Directive:
Here is the task for the records below: repeat exactly the lines from the one with "Lamiafinanza.it testata online" to the one with "punto di riferimento", both included, and nothing else.
START Input data
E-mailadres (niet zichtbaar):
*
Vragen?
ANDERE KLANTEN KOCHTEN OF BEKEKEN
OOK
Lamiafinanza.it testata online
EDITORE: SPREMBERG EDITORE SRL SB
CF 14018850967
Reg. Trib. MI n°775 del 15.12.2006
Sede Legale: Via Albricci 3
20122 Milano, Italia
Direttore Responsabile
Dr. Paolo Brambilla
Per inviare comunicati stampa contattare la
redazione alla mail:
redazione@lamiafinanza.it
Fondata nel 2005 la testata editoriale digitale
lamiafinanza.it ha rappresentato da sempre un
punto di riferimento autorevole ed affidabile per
END Input data
START Input data
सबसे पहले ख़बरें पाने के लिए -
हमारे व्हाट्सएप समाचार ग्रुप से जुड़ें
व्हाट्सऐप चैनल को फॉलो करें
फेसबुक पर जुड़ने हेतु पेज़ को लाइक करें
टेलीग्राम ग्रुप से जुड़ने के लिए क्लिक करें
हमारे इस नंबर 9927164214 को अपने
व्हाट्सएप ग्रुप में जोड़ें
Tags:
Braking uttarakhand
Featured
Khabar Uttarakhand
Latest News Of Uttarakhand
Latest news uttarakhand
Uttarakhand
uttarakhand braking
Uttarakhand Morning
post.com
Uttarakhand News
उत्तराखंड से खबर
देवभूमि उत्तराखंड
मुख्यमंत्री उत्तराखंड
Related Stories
END Input data
Output of the task:
Lamiafinanza.it testata online
EDITORE: SPREMBERG EDITORE SRL SB
CF 14018850967
Reg. Trib. MI n°775 del 15.12.2006
Sede Legale: Via Albricci 3
20122 Milano, Italia
Direttore Responsabile
Dr. Paolo Brambilla
Per inviare comunicati stampa contattare la
redazione alla mail:
redazione@lamiafinanza.it
Fondata nel 2005 la testata editoriale digitale
lamiafinanza.it ha rappresentato da sempre un
punto di riferimento autorevole ed affidabile per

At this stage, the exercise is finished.